Records from a dataset
=== Begin Enclosure ===

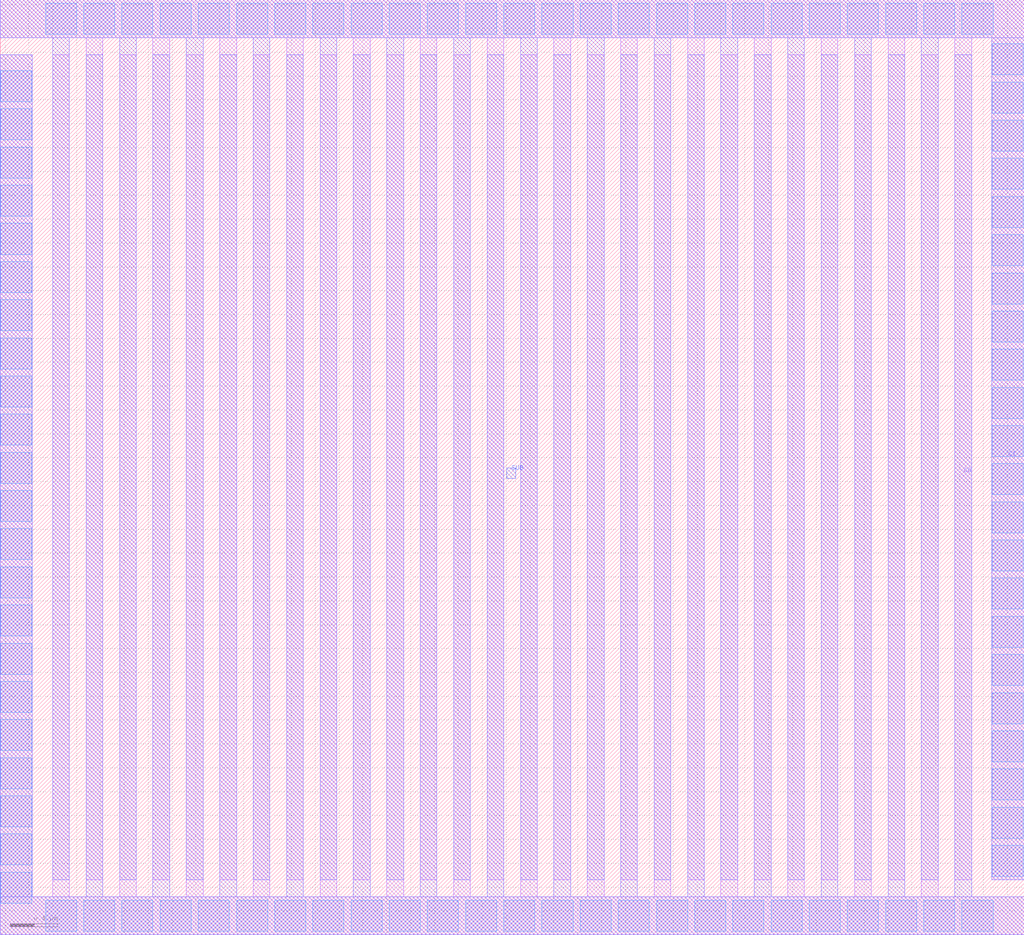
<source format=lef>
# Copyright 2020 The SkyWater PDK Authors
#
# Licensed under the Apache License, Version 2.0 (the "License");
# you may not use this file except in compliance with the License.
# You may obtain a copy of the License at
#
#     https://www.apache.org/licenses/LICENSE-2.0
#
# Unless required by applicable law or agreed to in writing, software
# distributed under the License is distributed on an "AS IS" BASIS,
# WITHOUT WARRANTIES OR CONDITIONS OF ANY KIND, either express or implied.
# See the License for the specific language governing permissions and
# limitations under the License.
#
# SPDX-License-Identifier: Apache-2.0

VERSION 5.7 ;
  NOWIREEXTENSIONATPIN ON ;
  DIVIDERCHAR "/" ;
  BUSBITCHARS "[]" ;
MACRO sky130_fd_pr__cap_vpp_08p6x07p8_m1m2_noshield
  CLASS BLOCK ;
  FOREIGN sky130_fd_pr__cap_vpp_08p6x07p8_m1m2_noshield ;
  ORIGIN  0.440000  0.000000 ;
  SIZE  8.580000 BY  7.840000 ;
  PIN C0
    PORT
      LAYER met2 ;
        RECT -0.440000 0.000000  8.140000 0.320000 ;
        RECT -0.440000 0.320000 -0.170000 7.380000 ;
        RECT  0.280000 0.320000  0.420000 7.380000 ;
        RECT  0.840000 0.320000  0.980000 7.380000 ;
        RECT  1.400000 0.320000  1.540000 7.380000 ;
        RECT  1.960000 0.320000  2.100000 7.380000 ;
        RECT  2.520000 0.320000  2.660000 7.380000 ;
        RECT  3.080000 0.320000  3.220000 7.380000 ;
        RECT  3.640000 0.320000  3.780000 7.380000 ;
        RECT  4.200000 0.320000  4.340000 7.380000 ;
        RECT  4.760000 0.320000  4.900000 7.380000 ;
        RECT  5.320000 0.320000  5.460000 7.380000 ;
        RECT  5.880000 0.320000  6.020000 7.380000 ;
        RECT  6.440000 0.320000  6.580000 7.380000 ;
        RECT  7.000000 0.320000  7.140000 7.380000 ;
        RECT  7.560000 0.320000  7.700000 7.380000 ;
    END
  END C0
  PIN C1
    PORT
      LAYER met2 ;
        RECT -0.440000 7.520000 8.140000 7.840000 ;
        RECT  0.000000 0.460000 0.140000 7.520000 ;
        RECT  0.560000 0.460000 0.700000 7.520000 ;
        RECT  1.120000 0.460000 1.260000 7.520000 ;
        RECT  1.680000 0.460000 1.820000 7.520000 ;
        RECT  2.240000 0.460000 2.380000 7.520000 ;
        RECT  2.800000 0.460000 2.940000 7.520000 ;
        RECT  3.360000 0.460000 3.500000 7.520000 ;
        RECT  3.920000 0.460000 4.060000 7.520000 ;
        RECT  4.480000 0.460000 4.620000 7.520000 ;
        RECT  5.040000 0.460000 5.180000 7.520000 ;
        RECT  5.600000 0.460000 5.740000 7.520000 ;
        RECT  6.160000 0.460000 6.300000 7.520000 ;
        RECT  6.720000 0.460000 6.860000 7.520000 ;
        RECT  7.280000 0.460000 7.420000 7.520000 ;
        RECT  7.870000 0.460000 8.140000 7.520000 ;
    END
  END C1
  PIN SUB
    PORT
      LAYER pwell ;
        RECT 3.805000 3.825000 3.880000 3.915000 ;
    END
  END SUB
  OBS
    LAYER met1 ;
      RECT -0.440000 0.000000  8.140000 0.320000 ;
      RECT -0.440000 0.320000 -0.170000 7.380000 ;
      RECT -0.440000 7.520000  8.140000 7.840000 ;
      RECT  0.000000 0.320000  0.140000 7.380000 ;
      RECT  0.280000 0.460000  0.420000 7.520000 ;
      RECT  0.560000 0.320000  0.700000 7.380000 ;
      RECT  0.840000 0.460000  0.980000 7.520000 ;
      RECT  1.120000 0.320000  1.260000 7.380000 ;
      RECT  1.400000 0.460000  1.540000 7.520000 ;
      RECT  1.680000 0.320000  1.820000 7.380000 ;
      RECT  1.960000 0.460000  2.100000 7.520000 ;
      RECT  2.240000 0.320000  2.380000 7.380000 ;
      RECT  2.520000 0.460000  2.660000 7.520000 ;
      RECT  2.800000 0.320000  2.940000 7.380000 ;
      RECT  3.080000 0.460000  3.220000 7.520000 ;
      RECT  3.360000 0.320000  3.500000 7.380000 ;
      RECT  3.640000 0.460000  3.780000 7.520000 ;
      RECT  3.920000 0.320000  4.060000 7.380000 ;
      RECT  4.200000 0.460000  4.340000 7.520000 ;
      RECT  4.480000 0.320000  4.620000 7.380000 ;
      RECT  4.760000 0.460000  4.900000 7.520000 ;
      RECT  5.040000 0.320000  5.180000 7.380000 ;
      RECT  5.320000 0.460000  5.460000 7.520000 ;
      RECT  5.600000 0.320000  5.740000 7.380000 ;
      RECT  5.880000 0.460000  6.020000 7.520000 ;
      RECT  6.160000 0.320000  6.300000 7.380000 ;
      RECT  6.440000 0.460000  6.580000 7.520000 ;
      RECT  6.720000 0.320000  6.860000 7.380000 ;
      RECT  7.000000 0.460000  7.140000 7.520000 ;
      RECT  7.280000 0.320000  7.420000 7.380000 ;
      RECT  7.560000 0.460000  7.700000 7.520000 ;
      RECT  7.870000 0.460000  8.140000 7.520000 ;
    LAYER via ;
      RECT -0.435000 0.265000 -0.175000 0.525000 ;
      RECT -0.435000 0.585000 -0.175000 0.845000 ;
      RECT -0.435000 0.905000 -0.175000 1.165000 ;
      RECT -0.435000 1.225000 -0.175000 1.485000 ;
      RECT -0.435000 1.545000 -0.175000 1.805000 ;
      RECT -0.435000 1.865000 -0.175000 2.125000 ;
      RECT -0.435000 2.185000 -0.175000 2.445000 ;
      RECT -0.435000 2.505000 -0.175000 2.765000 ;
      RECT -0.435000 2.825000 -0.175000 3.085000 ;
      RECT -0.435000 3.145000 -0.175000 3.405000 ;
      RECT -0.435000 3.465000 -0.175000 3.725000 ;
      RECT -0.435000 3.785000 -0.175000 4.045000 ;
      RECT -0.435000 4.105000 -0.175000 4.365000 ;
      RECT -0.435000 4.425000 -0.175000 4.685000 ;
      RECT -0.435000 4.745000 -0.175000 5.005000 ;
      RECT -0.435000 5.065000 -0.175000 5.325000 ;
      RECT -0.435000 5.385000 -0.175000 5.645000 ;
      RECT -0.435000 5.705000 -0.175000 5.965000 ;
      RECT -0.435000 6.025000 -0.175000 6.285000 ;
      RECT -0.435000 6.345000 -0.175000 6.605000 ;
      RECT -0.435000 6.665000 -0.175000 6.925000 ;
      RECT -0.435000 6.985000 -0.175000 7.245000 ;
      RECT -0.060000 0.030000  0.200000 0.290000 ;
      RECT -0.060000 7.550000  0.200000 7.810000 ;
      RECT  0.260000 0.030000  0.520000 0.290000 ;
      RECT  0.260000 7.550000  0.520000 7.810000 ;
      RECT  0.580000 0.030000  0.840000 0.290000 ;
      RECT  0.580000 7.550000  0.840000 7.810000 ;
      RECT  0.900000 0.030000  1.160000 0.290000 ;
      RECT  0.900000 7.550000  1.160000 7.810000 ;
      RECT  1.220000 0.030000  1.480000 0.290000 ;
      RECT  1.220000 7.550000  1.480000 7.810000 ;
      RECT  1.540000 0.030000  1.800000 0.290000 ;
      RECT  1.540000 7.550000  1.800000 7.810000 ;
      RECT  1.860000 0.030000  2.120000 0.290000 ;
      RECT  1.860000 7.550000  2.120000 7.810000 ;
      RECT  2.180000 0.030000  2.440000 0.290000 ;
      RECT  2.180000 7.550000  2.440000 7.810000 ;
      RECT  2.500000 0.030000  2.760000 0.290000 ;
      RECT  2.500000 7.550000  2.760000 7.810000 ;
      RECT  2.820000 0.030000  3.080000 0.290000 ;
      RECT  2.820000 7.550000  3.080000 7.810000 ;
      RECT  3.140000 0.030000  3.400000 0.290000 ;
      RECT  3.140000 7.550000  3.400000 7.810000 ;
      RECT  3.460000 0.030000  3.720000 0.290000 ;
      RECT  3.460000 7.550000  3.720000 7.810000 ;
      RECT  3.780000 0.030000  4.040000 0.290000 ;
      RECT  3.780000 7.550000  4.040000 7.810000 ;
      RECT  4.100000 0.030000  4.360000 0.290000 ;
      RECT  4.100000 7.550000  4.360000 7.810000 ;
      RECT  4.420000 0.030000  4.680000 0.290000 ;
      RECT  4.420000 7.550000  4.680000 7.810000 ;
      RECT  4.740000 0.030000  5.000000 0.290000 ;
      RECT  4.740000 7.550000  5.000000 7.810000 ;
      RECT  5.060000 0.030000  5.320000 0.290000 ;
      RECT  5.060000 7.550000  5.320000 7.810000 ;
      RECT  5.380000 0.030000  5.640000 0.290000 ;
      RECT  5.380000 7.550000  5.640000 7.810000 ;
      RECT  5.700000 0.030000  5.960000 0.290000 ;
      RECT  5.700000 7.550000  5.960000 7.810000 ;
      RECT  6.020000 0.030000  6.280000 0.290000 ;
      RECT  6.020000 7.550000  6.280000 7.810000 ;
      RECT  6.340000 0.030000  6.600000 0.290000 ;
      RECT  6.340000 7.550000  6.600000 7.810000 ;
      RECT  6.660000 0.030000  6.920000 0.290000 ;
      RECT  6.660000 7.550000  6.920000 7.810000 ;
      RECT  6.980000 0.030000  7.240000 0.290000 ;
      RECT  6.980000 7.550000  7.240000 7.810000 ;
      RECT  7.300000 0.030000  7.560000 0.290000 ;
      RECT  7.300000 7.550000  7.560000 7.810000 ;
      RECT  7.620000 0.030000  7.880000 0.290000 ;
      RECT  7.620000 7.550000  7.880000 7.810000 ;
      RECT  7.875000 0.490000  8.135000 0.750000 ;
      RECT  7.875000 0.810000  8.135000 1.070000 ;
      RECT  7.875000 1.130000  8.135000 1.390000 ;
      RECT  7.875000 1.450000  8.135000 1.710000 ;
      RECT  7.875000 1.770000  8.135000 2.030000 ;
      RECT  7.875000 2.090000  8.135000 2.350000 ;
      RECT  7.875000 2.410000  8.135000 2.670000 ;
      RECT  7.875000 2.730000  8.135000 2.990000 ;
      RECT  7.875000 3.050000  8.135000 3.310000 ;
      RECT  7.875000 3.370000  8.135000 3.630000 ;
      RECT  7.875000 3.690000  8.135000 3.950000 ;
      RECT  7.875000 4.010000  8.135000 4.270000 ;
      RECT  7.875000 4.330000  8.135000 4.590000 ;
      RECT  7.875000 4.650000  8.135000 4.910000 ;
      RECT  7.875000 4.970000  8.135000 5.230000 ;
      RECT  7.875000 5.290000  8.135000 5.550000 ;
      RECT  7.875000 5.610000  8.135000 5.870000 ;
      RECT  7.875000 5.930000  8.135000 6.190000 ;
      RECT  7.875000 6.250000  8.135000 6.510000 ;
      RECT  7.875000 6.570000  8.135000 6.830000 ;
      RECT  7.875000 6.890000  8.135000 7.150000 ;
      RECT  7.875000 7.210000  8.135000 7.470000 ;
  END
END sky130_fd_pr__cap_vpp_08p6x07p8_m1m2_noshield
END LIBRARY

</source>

=== End Enclosure ===
=== Begin Enclosure ===

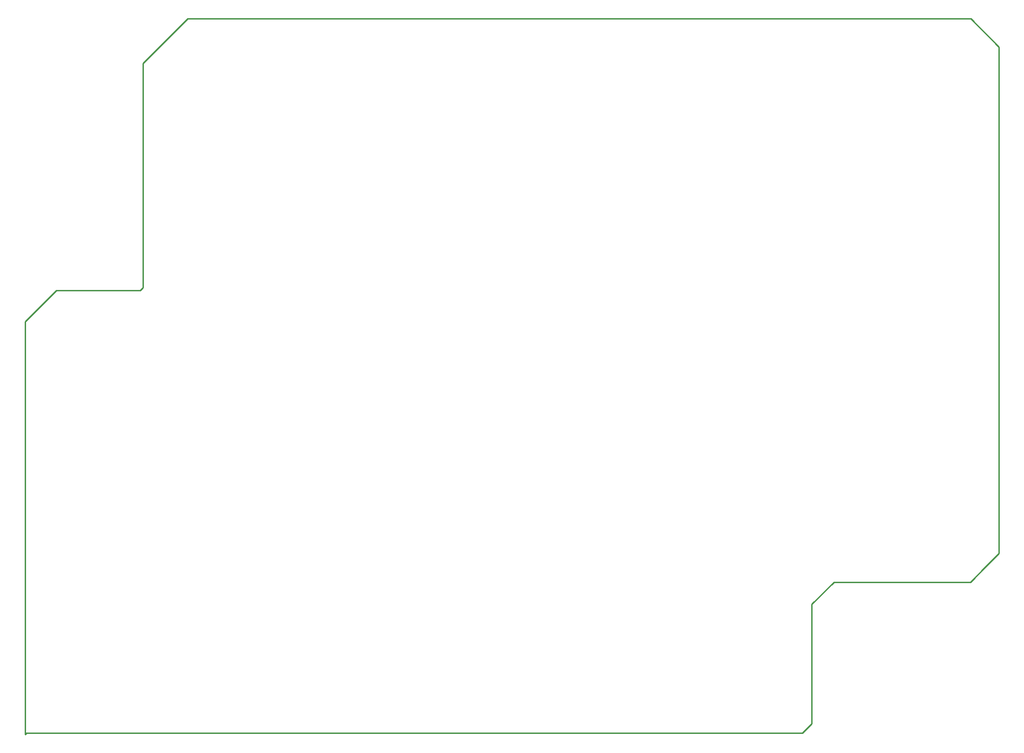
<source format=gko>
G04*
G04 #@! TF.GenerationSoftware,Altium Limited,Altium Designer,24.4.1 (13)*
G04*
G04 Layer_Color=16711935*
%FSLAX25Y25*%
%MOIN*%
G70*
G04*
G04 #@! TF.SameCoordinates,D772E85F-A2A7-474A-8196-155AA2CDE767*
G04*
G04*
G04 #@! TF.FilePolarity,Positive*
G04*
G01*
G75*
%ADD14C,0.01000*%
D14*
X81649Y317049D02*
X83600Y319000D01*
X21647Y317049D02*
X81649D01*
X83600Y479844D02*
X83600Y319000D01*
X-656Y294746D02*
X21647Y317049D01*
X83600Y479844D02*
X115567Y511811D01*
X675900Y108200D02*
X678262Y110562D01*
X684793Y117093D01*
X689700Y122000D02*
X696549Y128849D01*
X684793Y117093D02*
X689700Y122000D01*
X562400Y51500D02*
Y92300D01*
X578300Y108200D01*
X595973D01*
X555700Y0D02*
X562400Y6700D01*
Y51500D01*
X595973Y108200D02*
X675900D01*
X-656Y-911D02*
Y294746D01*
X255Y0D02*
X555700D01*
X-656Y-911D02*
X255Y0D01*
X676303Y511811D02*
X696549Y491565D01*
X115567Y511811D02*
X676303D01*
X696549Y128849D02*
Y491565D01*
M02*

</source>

=== End Enclosure ===

- **Work instructions**
Every line above that includes the string "under" needs to be copied.

- **Answer space**
# Licensed under the Apache License, Version 2.0 (the "License");
# distributed under the License is distributed on an "AS IS" BASIS,
# limitations under the License.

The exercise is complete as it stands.